Doppelte Paranoia. In der europäischen Richtung der Außenpolitik sollte Russland die Versuche aufgeben, den „Geist von Helsinki“ in Form eines Pakts zwischen der NATO und der OVKS (Organisation des Vertrags über kollektive Sicherheit) mit einer fixierten Neutralität der Ukraine, Georgiens und anderer wiederauferstehen zu lassen, sollte direkt mit seinen Nachbarn zusammenarbeiten und nicht mit den USA, Deutschland und Frankreich über die Köpfe der anderen hinweg. Die europäische Sicherheit wird derzeit von zwei paranoiden Ideen geschwächt: der russischen bezüglich der Machenschaften des „hinterhältigen Amerika“; und der Nachbarn Russlands bezüglich des „revanchistischen Kreml“. Die erste Paranoia muss Washington behandeln, die zweite Moskau.
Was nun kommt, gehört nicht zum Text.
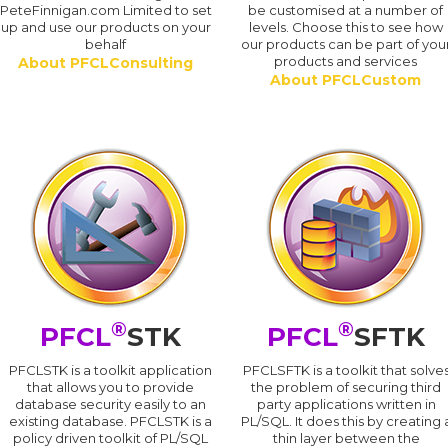
PeteFinnigan.com Limited to set
be customised at a number of
up and use our products on your
levels. Choose this to see how
behalf
our products can be part of you
products and services
About PFCLConsulting
About PFCLCustom
®
®
PFCL
STK
PFCL
SFTK
PFCLSTK is a toolkit application
PFCLSFTK is a toolkit that solve
that allows you to provide
the problem of securing third
database security easily to an
party applications written in
existing database. PFCLSTK is a
PL/SQL. It does this by creating 
policy driven toolkit of PL/SQL
thin layer between the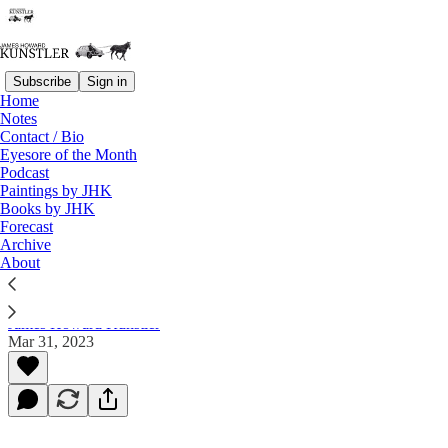
Subscribe
Sign in
Home
Notes
Contact / Bio
Read distraction-free on Substack
Eyesore of the Month
Podcast
Paintings by JHK
Books by JHK
Did They Light Up a Cigarette
Forecast
Afterward?
Archive
About
James Howard Kunstler
Mar 31, 2023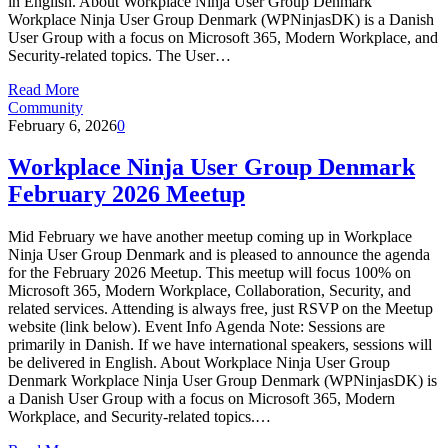
in English. About Workplace Ninja User Group Denmark
Workplace Ninja User Group Denmark (WPNinjasDK) is a Danish
User Group with a focus on Microsoft 365, Modern Workplace, and
Security-related topics. The User…
Read More
Community
February 6, 2026
0
Workplace Ninja User Group Denmark
February 2026 Meetup
Mid February we have another meetup coming up in Workplace
Ninja User Group Denmark and is pleased to announce the agenda
for the February 2026 Meetup. This meetup will focus 100% on
Microsoft 365, Modern Workplace, Collaboration, Security, and
related services. Attending is always free, just RSVP on the Meetup
website (link below). Event Info Agenda Note: Sessions are
primarily in Danish. If we have international speakers, sessions will
be delivered in English. About Workplace Ninja User Group
Denmark Workplace Ninja User Group Denmark (WPNinjasDK) is
a Danish User Group with a focus on Microsoft 365, Modern
Workplace, and Security-related topics.…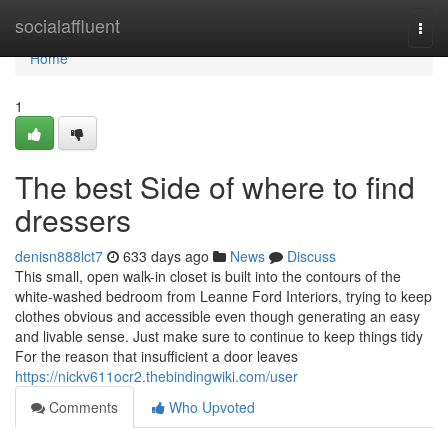
Home
socialaffluent
Togg
navi
Home
1
The best Side of where to find
dressers
denisn888lct7
633 days ago
News
Discuss
This small, open walk-in closet is built into the contours of the
white-washed bedroom from Leanne Ford Interiors, trying to keep
clothes obvious and accessible even though generating an easy
and livable sense. Just make sure to continue to keep things tidy
For the reason that insufficient a door leaves
https://nickv611ocr2.thebindingwiki.com/user
Comments
Who Upvoted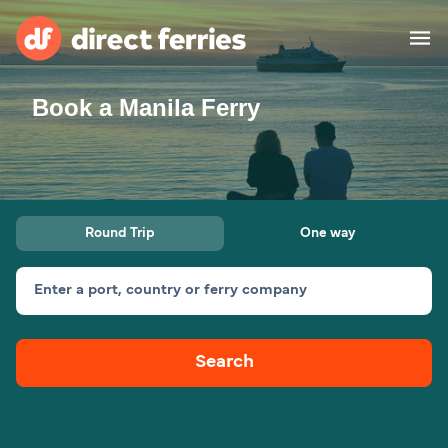
Book a Manila Ferry
Operators
Countries
Special Offers
Round Trip
One way
Blog
Enter a port, country or ferry company
Ferry tickets
Search
Route & Port finder
Accommodation
Ferries
United States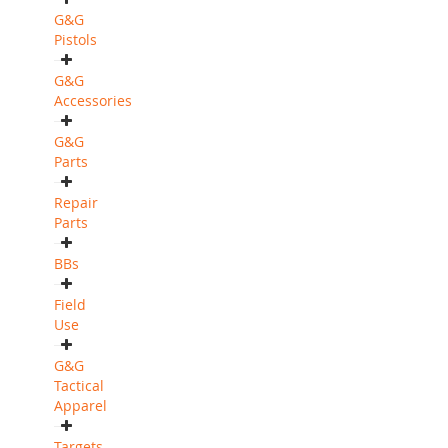
G&G
Pistols
G&G
Accessories
G&G
Parts
Repair
Parts
BBs
Field
Use
G&G
Tactical
Apparel
Targets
Diese Arbeit erfordert Achtung für die „Kleinen“, die Berücksichtigung ihrer Interessen, ihrer psychologischen Verletzungen und vieles andere mehr, was Russland von den USA fordert, aber in seinem eigenen Umgang mit den „Grenzstaaten“ nicht für notwendig hält. Man muss sich ein für alle Male klarmachen: Die Ukraine, Georgien, Weißrussland, Moldawien und alle anderen (einschließlich dem Irak, Iran, Afghanistan) treffen ihre eigenen Entscheidungen. Das große Spiel ist vorbei. Eine Großmacht ist heutzutage nicht die, die jemand anderem etwas aufzwingen kann, sondern die, die Anziehung ausübt und anlockt – nicht ein Hegemon, sondern ein Leader.

Die Hauptsache ist aber etwas ganz anderes. Im 21.Jahrhundert ist die wichtigste Aufgabe Russlands die allseitige Modernisierung des Landes. Ohne diese sind alle Anstrengungen, Russlands Status in einer monopolaren Welt zu heben, zum Scheitern verurteilt. Zusammen mit Europa sind die USA der naheliegende Partner für eine Modernisierung Russlands: eine technologische und wirtschaftliche genauso wie eine soziokulturelle. Eine andere wichtige Aufgabe ist die Gewährleistung der Sicherheit, von der atomaren bis zur klimatischen. Diese Aufgabe kann ebenfalls nicht ohne enge Zusammenarbeit mit den USA gelöst werden. Doch statt Zusammenarbeit sehen wir ein hartnäckiges „Köpfezusammenstoßen“ wegen der Probleme der Vergangenheit. Man möchte sagen: Meine Herren, wir haben nicht mehr das XIX. Jahrhundert. Stellen Sie das I hinter die X.